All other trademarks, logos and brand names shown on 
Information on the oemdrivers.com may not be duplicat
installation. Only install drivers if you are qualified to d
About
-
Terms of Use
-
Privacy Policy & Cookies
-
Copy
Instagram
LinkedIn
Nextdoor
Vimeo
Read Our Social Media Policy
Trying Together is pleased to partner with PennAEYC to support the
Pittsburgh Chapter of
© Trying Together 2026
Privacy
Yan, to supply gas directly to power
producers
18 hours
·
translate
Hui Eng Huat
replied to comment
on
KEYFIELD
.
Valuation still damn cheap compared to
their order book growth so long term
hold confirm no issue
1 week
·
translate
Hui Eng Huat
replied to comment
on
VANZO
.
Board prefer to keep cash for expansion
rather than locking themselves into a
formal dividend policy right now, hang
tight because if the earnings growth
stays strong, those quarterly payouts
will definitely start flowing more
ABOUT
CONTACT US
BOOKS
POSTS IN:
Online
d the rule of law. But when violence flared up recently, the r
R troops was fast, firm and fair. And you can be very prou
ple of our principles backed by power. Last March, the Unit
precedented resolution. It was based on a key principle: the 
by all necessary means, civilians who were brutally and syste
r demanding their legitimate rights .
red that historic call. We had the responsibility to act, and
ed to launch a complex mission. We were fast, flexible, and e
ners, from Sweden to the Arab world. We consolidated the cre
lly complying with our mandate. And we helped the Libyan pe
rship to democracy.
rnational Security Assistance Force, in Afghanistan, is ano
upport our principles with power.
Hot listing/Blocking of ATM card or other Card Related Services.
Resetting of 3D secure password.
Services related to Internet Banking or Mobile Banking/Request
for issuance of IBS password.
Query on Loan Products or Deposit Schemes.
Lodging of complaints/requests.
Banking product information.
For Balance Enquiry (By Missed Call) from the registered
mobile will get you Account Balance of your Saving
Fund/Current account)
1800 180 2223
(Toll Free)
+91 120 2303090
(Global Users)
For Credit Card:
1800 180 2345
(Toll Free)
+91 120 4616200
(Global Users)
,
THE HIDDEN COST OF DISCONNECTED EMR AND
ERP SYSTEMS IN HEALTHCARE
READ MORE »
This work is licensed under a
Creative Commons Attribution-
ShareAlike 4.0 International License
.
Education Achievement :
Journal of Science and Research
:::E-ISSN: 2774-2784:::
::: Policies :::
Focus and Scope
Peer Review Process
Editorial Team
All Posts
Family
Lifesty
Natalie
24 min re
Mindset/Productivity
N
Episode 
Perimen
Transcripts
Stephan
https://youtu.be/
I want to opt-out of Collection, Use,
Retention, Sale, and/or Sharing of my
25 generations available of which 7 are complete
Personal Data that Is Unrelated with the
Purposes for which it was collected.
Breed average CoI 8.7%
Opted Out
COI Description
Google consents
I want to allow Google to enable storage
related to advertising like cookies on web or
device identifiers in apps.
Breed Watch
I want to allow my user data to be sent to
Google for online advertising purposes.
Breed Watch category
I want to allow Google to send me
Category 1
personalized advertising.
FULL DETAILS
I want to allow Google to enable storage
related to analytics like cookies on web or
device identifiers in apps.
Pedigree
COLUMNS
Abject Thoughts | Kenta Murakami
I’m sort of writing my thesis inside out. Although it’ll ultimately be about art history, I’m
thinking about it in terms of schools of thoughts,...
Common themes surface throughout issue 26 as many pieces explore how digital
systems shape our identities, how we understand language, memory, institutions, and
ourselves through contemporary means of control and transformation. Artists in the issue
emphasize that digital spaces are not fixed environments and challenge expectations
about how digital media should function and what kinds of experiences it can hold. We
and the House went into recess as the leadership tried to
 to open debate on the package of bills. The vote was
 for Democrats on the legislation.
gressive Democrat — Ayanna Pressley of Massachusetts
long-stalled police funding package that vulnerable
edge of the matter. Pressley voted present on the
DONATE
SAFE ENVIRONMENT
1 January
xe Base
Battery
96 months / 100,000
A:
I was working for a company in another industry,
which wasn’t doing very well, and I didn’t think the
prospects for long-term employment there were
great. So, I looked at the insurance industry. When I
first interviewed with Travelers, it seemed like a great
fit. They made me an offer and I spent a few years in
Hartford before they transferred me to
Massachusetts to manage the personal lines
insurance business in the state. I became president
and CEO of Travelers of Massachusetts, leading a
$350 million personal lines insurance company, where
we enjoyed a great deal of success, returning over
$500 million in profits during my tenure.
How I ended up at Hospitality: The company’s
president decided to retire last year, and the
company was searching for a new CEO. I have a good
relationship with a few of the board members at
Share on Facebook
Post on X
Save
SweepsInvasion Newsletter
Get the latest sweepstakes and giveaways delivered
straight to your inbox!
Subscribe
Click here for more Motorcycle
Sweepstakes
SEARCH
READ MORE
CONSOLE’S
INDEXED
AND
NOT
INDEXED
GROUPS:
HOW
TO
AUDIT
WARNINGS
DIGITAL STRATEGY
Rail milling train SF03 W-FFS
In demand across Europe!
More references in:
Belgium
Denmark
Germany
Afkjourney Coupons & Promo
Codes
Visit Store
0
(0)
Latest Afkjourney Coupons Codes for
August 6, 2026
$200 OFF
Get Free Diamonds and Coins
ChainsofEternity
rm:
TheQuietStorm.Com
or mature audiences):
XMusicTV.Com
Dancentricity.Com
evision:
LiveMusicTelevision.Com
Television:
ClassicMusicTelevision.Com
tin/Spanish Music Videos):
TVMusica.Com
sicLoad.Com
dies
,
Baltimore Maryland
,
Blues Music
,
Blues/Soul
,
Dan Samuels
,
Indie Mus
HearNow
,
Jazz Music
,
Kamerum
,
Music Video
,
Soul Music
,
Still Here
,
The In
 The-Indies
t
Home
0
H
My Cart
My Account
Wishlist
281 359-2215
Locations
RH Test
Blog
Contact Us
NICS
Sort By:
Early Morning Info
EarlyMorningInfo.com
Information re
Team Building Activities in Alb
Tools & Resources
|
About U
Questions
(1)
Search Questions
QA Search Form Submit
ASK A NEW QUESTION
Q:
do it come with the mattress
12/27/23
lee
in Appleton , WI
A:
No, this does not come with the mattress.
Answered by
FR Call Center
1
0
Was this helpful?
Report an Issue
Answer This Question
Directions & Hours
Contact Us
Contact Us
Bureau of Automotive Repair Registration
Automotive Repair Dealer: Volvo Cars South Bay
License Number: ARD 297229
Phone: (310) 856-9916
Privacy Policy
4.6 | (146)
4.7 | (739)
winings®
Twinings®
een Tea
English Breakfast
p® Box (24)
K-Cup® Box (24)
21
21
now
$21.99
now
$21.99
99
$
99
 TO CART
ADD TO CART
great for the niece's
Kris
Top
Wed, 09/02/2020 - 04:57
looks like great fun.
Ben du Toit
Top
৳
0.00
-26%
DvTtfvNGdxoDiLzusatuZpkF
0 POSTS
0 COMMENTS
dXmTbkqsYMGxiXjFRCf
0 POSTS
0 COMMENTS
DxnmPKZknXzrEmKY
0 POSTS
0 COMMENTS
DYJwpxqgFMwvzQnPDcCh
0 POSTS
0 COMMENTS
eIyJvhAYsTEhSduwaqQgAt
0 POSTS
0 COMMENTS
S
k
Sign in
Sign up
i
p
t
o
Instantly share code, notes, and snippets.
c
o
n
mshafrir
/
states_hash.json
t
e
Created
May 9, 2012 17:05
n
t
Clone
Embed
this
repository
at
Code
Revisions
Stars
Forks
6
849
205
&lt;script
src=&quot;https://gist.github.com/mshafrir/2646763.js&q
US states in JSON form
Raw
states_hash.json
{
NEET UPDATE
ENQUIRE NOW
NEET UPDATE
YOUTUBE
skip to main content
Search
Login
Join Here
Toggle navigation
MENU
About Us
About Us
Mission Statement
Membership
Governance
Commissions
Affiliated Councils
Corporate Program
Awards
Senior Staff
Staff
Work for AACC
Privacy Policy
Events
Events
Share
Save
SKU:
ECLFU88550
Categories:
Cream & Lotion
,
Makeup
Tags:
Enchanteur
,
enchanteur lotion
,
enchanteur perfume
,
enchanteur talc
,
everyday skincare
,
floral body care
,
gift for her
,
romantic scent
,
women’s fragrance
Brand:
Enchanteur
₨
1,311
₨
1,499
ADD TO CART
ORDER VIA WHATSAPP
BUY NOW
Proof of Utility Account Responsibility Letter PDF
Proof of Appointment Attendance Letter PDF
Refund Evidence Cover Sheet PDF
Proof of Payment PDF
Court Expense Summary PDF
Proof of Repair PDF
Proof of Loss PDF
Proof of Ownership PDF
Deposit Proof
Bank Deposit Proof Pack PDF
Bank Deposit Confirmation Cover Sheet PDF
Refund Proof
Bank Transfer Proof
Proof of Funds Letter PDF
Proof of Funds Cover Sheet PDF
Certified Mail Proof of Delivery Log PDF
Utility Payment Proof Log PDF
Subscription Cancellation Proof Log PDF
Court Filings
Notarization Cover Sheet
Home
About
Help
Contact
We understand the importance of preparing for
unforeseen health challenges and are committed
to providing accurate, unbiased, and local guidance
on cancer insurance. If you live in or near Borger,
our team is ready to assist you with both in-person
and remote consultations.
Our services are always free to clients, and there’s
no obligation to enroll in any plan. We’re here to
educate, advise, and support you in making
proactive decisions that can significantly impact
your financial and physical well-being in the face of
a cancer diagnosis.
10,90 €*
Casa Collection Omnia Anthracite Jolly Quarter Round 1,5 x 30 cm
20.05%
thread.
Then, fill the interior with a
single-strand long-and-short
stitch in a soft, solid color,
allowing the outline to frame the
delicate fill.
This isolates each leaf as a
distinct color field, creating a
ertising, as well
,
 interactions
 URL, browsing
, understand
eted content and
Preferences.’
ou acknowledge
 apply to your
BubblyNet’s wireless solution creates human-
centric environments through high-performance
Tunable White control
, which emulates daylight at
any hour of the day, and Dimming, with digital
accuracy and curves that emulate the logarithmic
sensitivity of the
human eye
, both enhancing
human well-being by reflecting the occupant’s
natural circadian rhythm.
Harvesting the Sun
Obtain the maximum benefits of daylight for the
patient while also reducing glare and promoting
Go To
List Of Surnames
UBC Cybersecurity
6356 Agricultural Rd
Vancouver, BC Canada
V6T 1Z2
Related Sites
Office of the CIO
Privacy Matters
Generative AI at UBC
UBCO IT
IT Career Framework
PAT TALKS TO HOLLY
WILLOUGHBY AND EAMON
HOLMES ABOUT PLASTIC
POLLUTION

===

### ABOUT THIS EXERCISE:
Within the material above, transcribe exactly the lines that run from the line holding "stays strong, those quarterly payouts" through the line holding "ple of our principles".

### RESPONSE FOR THIS EXERCISE:
stays strong, those quarterly payouts
will definitely start flowing more
ABOUT
CONTACT US
BOOKS
POSTS IN:
Online
d the rule of law. But when violence flared up recently, the r
R troops was fast, firm and fair. And you can be very prou
ple of our principles backed by power. Last March, the Unit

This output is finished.